Lo conocía demasiado bien para no intuir que su disposición de ánimo podría ser pasajera. Agradecía los gestos de tibia ternura, el beso rápido en los labios, la mano en el talle, pero instintivamente se protegía contra la decepción, y al mismo tiempo protegía a sus hijos, sobre todo al chico, que era el más frágil y también el más cercano a ella, el de imaginación más excitable: ahora, en la orilla, le hablaba a su hermana de transatlánticos o de aeroplanos en los que viajarían a América, hacía ademanes exagerados con los brazos para sugerir el tamaño de las cosas, del Empire State, de la Estatua de la Libertad.

—Tengo que consultar con Negrín lo primero de todo. Y tengo que ver lo que me ofrecen, y cuánto tiempo debería quedarme. Sea como sea, si yo me voy venís vosotros conmigo.

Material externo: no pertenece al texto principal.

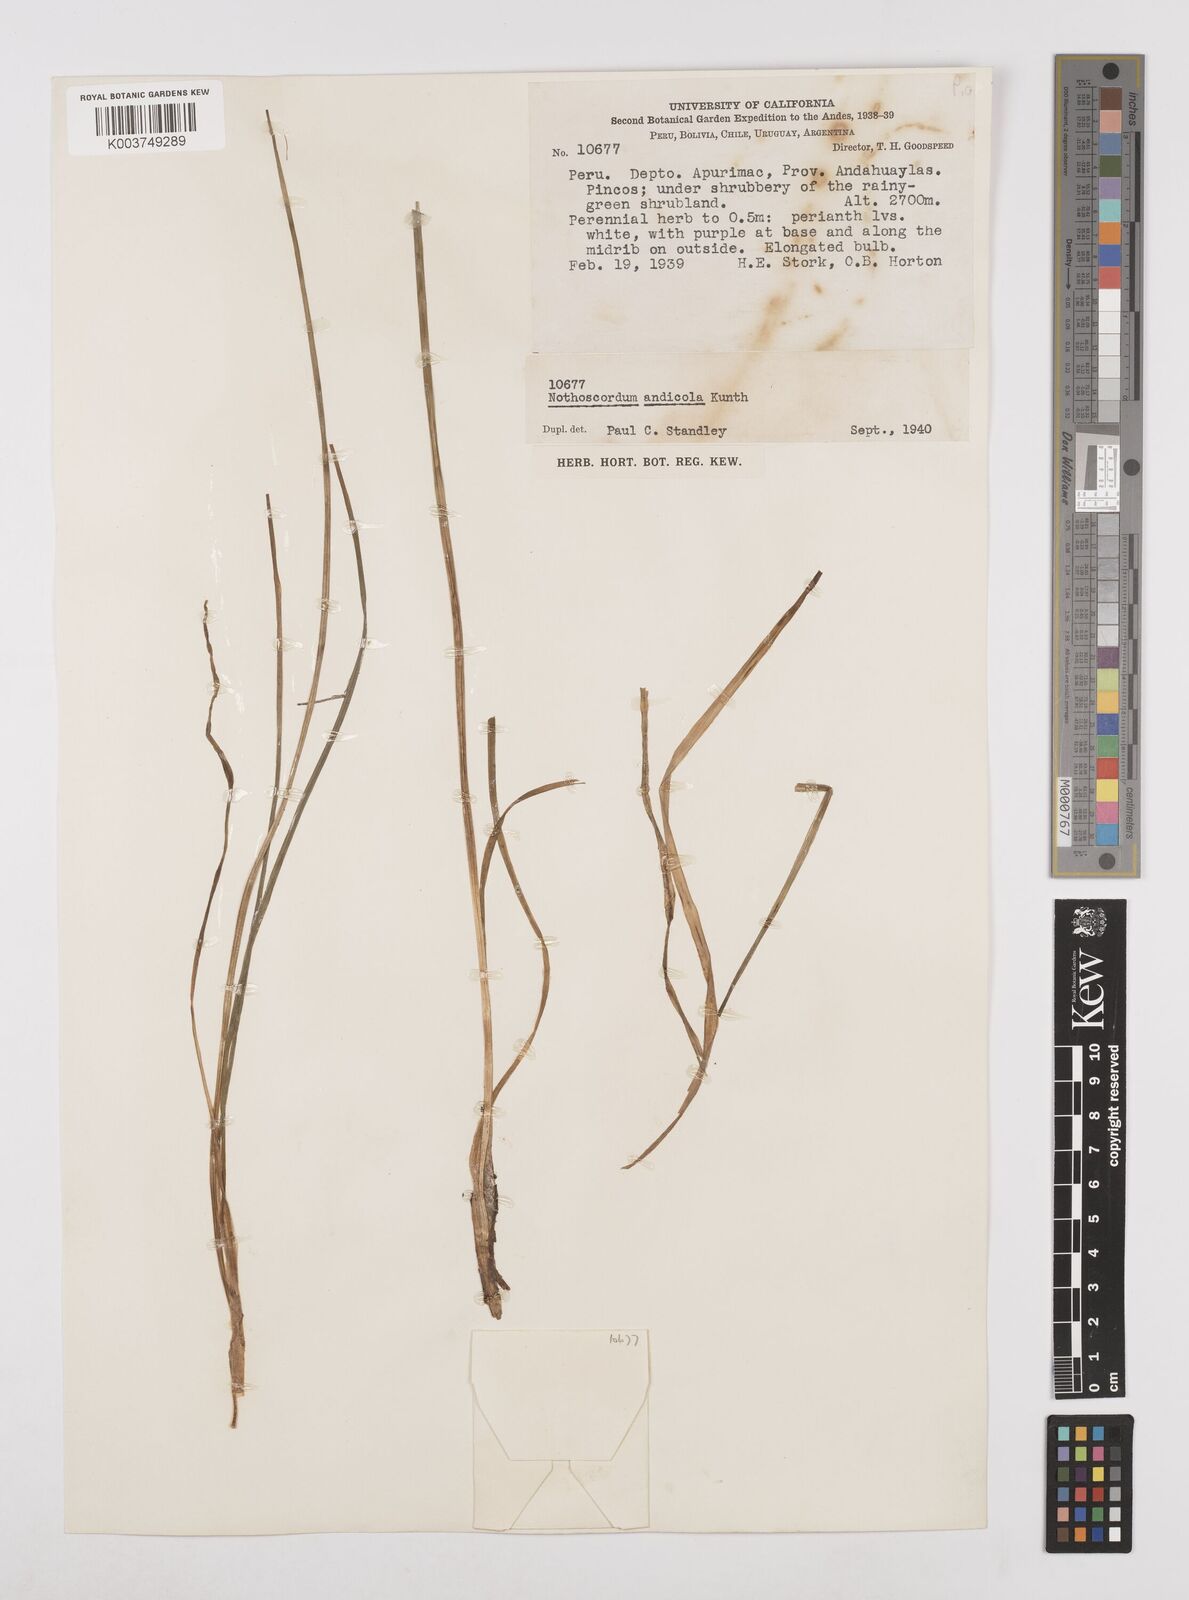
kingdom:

Pero había un punto de insinceridad en su voz que Adela percibía, aunque él mismo no supiera que no estaba diciendo del todo la verdad. Ahora estaba en los dos mundos, en los dos tiempos simultáneos, en la tarde de ayer con Judith y en la de hoy con Adela y los chicos, en la media luz propicia del bar del Florida y en el sol confortable a la orilla de la laguna, oliendo jara y tomillo y resina y carmín de los labios y la colonia americana de Judith Biely, no dividido sino duplicado, enardecido por el amor y al mismo tiempo acomodado en la sólida rutina que había ido construyendo a lo largo de los años, que esa tarde alcanzaba una especie de plenitud visual, como un cuadro acabado, como la maduración de los últimos frutos de octubre, las granadas y los membrillos, las calabazas amarillas, los caquis, las uvas reventonas y rubias del jardín. Tenía tan poca experiencia o tan poca capacidad de verdadera introspección que no imaginaba el acecho probable de la culpa y la angustia; ni siquiera se preguntaba qué estaría sintiendo Judith Biely. No existía para él de una manera autónoma y plena, sino como una proyección de su propio deseo.

—¿En qué estás pensando?

—En nada, en algo del trabajo.

—Parecía que estuvieras en otro mundo.

—Quizás debería irme a Madrid mañana por la tarde.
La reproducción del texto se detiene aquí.